- Stored items from a collection
__________

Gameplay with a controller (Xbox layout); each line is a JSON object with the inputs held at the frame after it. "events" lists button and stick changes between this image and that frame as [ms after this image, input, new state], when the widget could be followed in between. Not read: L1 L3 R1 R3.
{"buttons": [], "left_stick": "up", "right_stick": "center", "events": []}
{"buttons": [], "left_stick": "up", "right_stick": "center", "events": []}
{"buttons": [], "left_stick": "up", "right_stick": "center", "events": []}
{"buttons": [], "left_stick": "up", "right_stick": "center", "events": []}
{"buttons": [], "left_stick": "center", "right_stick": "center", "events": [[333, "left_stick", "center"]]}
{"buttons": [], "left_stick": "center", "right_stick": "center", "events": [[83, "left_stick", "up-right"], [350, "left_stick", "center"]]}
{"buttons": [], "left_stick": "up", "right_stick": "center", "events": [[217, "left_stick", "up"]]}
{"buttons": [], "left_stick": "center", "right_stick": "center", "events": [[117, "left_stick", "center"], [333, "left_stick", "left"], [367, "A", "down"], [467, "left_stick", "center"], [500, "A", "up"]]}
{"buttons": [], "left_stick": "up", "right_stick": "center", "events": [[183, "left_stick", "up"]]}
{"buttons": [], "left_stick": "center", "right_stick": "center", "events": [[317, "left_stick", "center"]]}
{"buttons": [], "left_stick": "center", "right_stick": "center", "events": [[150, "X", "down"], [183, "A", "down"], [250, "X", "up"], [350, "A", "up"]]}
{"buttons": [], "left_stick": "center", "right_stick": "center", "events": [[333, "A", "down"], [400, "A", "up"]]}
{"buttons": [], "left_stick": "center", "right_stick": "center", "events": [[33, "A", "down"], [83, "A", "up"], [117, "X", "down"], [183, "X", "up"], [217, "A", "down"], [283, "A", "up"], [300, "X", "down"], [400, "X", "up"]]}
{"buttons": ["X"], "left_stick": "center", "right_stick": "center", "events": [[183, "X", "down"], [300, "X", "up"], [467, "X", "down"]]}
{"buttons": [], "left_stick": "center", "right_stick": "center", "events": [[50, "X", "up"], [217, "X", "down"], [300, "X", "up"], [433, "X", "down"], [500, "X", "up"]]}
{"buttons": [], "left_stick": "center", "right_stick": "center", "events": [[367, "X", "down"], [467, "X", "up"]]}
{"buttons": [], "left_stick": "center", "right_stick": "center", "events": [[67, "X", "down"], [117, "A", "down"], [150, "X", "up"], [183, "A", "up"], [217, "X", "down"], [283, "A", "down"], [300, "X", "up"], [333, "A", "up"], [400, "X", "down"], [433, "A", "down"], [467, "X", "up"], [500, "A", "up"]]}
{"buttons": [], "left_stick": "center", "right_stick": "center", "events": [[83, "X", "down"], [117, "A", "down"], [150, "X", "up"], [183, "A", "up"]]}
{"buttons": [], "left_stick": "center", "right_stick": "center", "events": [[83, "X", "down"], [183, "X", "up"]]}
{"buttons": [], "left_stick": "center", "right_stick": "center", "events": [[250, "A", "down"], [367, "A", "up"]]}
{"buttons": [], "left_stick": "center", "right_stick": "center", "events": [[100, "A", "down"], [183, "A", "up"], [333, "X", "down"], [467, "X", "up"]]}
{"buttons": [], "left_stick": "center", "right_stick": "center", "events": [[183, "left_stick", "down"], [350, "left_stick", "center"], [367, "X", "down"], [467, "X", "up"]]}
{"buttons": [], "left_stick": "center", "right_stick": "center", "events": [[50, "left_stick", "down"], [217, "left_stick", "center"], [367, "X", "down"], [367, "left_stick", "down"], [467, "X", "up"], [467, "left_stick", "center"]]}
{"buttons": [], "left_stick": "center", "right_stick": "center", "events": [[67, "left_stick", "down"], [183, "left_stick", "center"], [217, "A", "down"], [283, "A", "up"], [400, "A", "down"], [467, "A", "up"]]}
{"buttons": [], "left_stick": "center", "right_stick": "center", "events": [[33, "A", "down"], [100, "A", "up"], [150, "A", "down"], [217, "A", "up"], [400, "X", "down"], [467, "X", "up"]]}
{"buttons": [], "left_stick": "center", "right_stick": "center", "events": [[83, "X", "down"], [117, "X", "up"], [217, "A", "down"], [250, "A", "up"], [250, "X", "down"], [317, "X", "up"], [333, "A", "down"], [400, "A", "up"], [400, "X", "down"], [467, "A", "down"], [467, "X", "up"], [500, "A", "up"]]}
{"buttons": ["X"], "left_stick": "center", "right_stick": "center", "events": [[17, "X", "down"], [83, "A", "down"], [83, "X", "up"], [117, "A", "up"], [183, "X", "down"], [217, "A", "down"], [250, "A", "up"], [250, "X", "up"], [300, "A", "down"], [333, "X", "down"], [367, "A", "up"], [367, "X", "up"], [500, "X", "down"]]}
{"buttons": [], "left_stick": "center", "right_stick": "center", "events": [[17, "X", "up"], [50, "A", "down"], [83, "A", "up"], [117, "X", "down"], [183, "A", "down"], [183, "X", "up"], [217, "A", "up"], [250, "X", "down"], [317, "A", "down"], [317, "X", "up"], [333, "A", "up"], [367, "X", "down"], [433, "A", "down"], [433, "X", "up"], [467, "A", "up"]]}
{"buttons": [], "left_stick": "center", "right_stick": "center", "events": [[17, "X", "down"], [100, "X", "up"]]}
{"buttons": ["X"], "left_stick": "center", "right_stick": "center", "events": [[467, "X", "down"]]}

__________

- What you should do
Return the data exactly, every line included.

- Answer box
Gameplay with a controller (Xbox layout); each line is a JSON object with the inputs held at the frame after it. "events" lists button and stick changes between this image and that frame as [ms after this image, input, new state], when the widget could be followed in between. Not read: L1 L3 R1 R3.
{"buttons": [], "left_stick": "up", "right_stick": "center", "events": []}
{"buttons": [], "left_stick": "up", "right_stick": "center", "events": []}
{"buttons": [], "left_stick": "up", "right_stick": "center", "events": []}
{"buttons": [], "left_stick": "up", "right_stick": "center", "events": []}
{"buttons": [], "left_stick": "center", "right_stick": "center", "events": [[333, "left_stick", "center"]]}
{"buttons": [], "left_stick": "center", "right_stick": "center", "events": [[83, "left_stick", "up-right"], [350, "left_stick", "center"]]}
{"buttons": [], "left_stick": "up", "right_stick": "center", "events": [[217, "left_stick", "up"]]}
{"buttons": [], "left_stick": "center", "right_stick": "center", "events": [[117, "left_stick", "center"], [333, "left_stick", "left"], [367, "A", "down"], [467, "left_stick", "center"], [500, "A", "up"]]}
{"buttons": [], "left_stick": "up", "right_stick": "center", "events": [[183, "left_stick", "up"]]}
{"buttons": [], "left_stick": "center", "right_stick": "center", "events": [[317, "left_stick", "center"]]}
{"buttons": [], "left_stick": "center", "right_stick": "center", "events": [[150, "X", "down"], [183, "A", "down"], [250, "X", "up"], [350, "A", "up"]]}
{"buttons": [], "left_stick": "center", "right_stick": "center", "events": [[333, "A", "down"], [400, "A", "up"]]}
{"buttons": [], "left_stick": "center", "right_stick": "center", "events": [[33, "A", "down"], [83, "A", "up"], [117, "X", "down"], [183, "X", "up"], [217, "A", "down"], [283, "A", "up"], [300, "X", "down"], [400, "X", "up"]]}
{"buttons": ["X"], "left_stick": "center", "right_stick": "center", "events": [[183, "X", "down"], [300, "X", "up"], [467, "X", "down"]]}
{"buttons": [], "left_stick": "center", "right_stick": "center", "events": [[50, "X", "up"], [217, "X", "down"], [300, "X", "up"], [433, "X", "down"], [500, "X", "up"]]}
{"buttons": [], "left_stick": "center", "right_stick": "center", "events": [[367, "X", "down"], [467, "X", "up"]]}
{"buttons": [], "left_stick": "center", "right_stick": "center", "events": [[67, "X", "down"], [117, "A", "down"], [150, "X", "up"], [183, "A", "up"], [217, "X", "down"], [283, "A", "down"], [300, "X", "up"], [333, "A", "up"], [400, "X", "down"], [433, "A", "down"], [467, "X", "up"], [500, "A", "up"]]}
{"buttons": [], "left_stick": "center", "right_stick": "center", "events": [[83, "X", "down"], [117, "A", "down"], [150, "X", "up"], [183, "A", "up"]]}
{"buttons": [], "left_stick": "center", "right_stick": "center", "events": [[83, "X", "down"], [183, "X", "up"]]}
{"buttons": [], "left_stick": "center", "right_stick": "center", "events": [[250, "A", "down"], [367, "A", "up"]]}
{"buttons": [], "left_stick": "center", "right_stick": "center", "events": [[100, "A", "down"], [183, "A", "up"], [333, "X", "down"], [467, "X", "up"]]}
{"buttons": [], "left_stick": "center", "right_stick": "center", "events": [[183, "left_stick", "down"], [350, "left_stick", "center"], [367, "X", "down"], [467, "X", "up"]]}
{"buttons": [], "left_stick": "center", "right_stick": "center", "events": [[50, "left_stick", "down"], [217, "left_stick", "center"], [367, "X", "down"], [367, "left_stick", "down"], [467, "X", "up"], [467, "left_stick", "center"]]}
{"buttons": [], "left_stick": "center", "right_stick": "center", "events": [[67, "left_stick", "down"], [183, "left_stick", "center"], [217, "A", "down"], [283, "A", "up"], [400, "A", "down"], [467, "A", "up"]]}
{"buttons": [], "left_stick": "center", "right_stick": "center", "events": [[33, "A", "down"], [100, "A", "up"], [150, "A", "down"], [217, "A", "up"], [400, "X", "down"], [467, "X", "up"]]}
{"buttons": [], "left_stick": "center", "right_stick": "center", "events": [[83, "X", "down"], [117, "X", "up"], [217, "A", "down"], [250, "A", "up"], [250, "X", "down"], [317, "X", "up"], [333, "A", "down"], [400, "A", "up"], [400, "X", "down"], [467, "A", "down"], [467, "X", "up"], [500, "A", "up"]]}
{"buttons": ["X"], "left_stick": "center", "right_stick": "center", "events": [[17, "X", "down"], [83, "A", "down"], [83, "X", "up"], [117, "A", "up"], [183, "X", "down"], [217, "A", "down"], [250, "A", "up"], [250, "X", "up"], [300, "A", "down"], [333, "X", "down"], [367, "A", "up"], [367, "X", "up"], [500, "X", "down"]]}
{"buttons": [], "left_stick": "center", "right_stick": "center", "events": [[17, "X", "up"], [50, "A", "down"], [83, "A", "up"], [117, "X", "down"], [183, "A", "down"], [183, "X", "up"], [217, "A", "up"], [250, "X", "down"], [317, "A", "down"], [317, "X", "up"], [333, "A", "up"], [367, "X", "down"], [433, "A", "down"], [433, "X", "up"], [467, "A", "up"]]}
{"buttons": [], "left_stick": "center", "right_stick": "center", "events": [[17, "X", "down"], [100, "X", "up"]]}
{"buttons": ["X"], "left_stick": "center", "right_stick": "center", "events": [[467, "X", "down"]]}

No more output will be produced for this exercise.